Finansal okur yazarlık

Son günlerin modası haline geldi finansal okur yazarlık. Bir çok finans kuruluşu kurslar açıp finansal okur yazarlık öğretiyor.

Finansal okur yazarlık nedir?

Ekonomiyi daha iyi anlamak, verileri çok iyi okumak.

Türkiye için finansal okur yazarlık ne kadar önemli?

Önce bir olay anlatayım, sonra siz karar verin.

Yunanistan’ın girdiği kriz sonrası bankalar kapandı. Banka ATM’lerinden günlük sadece 60 Euro verilmeye başlandı.

Bu, Türk gazetelerinde haber olunca bazı kişiler mevduatının bulunduğu Yunanistan sermayeli Finansbank’a hücum etti.

Bir çok kişi Finansbank’taki mevduatını çekti. Çekilen rakamlar öyle milyonlar değil, 50 ile 100 bin lira arasında.

Gazetedeki haberleri okuyup, Yunan sermayeli Türk bankasına parasını çekmeye giden insanların psikolojisini ve finans bilgisini siz düşünün.

Finansbank, Yunanlı NGB’ye ait olabilir ama bu banka Türk sermaye piyasaları kanununa göre kurulmuş ve BDDK tarafından her kuruşu denetlenen bir banka. Yunanistan iflas dahi etse bu bankanın başına hiç bir şey gelmez. Bankanın sermayedarları teknik olarak 1 kuruş dahi Türkiye’den çıkaramaz. Bu nedenle Finansbank’ın Türkiye’deki bankalardan hiç bir farkı yok. Bu bankanın sarsılması Yunanistan’daki ekonomik verilerle değil, Türkiye’deki finans hareketleriyle alakalıdır.

Bir başka konu ise tüm bankalardaki 100 bin TL’ye kadar olan mevduat, devlet güvencesindedir.

Gelin görün ki, panik yapan kişilerin mevduat miktarı 100 bin TL’nin altında.

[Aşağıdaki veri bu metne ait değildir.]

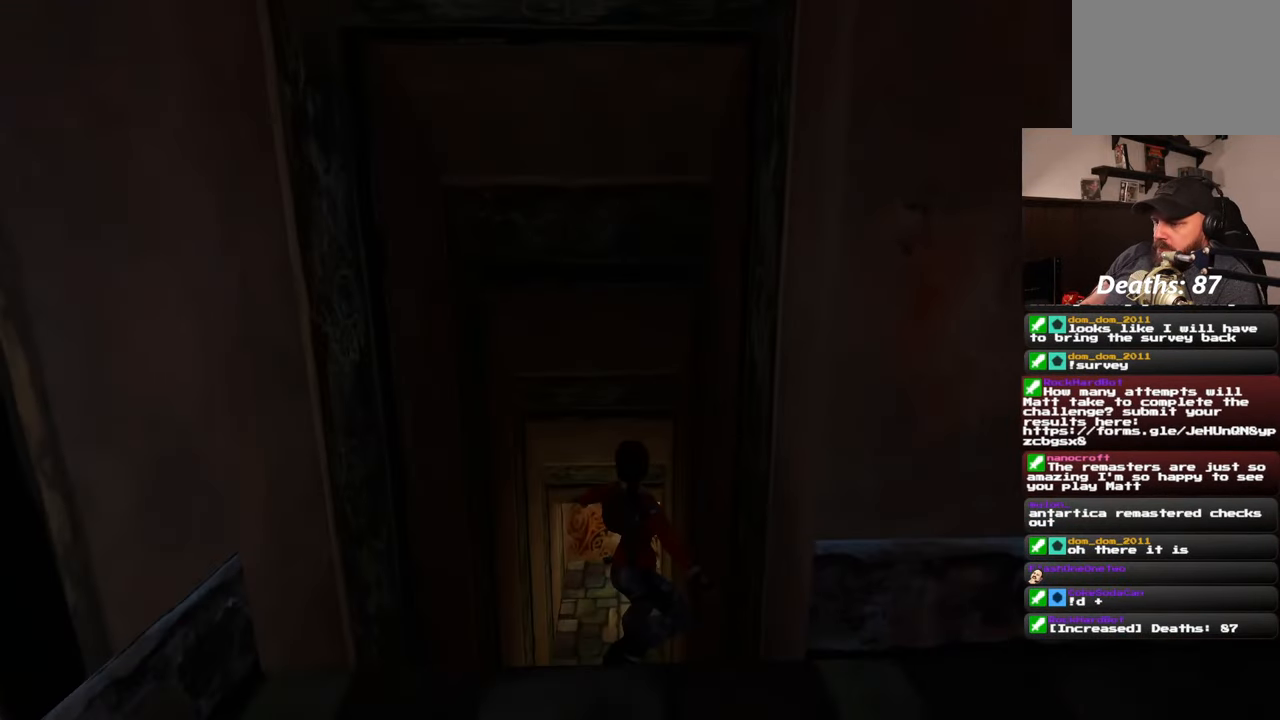
{"dt_ms": 500, "buttons": [], "left_stick": "center", "right_stick": "center", "events": []}
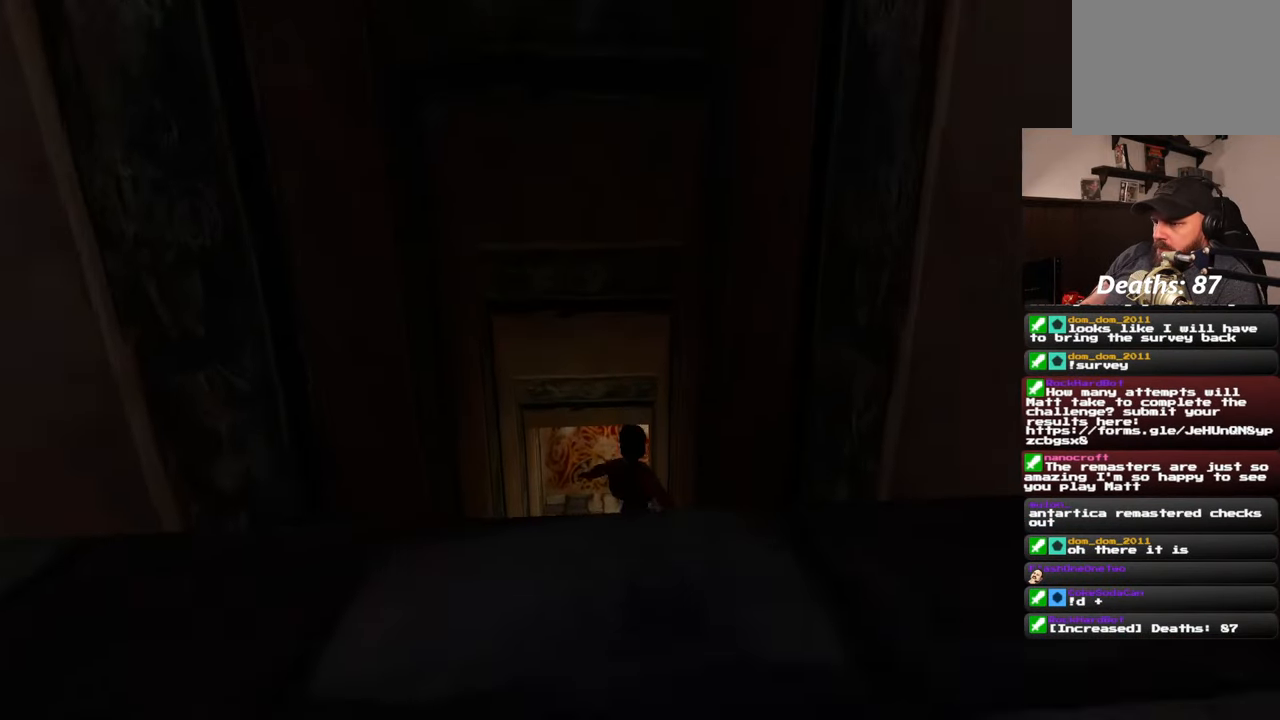
{"dt_ms": 500, "buttons": [], "left_stick": "center", "right_stick": "center", "events": [[250, "right_stick", "down-right"], [333, "right_stick", "center"]]}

Bir Finansbank çalışanının anlattığı ise oldukça düşündürücü.   Gazetelerin internet sitelerinde Yunanistan’daki ATM’lerden sınırlı para verilmesi haberini okuyan bazı kişiler, bankanın ATM’sinden deneme amaçlı para çekmiş.

Böyle olayların yaşandığı bir ülkede siz, halka ne kadar finansal okur yazarlık verebilirsiniz ki?

Önce halkın finansal bilinci sağlanmalı.

Bunun için de lütfedip bankalar çaba harcamalı.

Kendi ayaklarına kurşun...

Bugüne kadar hep vatandaşı soyulacak müşteri olarak gören bankalar maalesef kendi ayaklarına kurşun sıkmıştır.

Türk insanı artık bankalara karşı hep şüphe ile bakıyor. Gereksiz ücretlerin kesilmesi ve daha bir çok konuda vatandaşın güvenini sarsan bankalar, bu güvenin sağlanması için çaba harcamalıdır.

Türkiye’de insanlar banka şubelerinden içeriye girmeye korkar hale geldi.

Bunun sorumlusu Türk halkı değil, bankalardır.

Finansbank kârlı ve güçlü bir banka. En iyi yönetilen bankalardan birisi.  Ancak bu banka da neden bu olaydan imaj olarak olumsuz etkilendiğini  iyi düşünmeli. Vatandaşı sadece kredi satılacak, kart verilecek bir unsur olarak görmekten vazgeçmeli. Reklamlarında önceliğimiz insan diyen bu başarılı banka biraz özeleştiri yapmalı.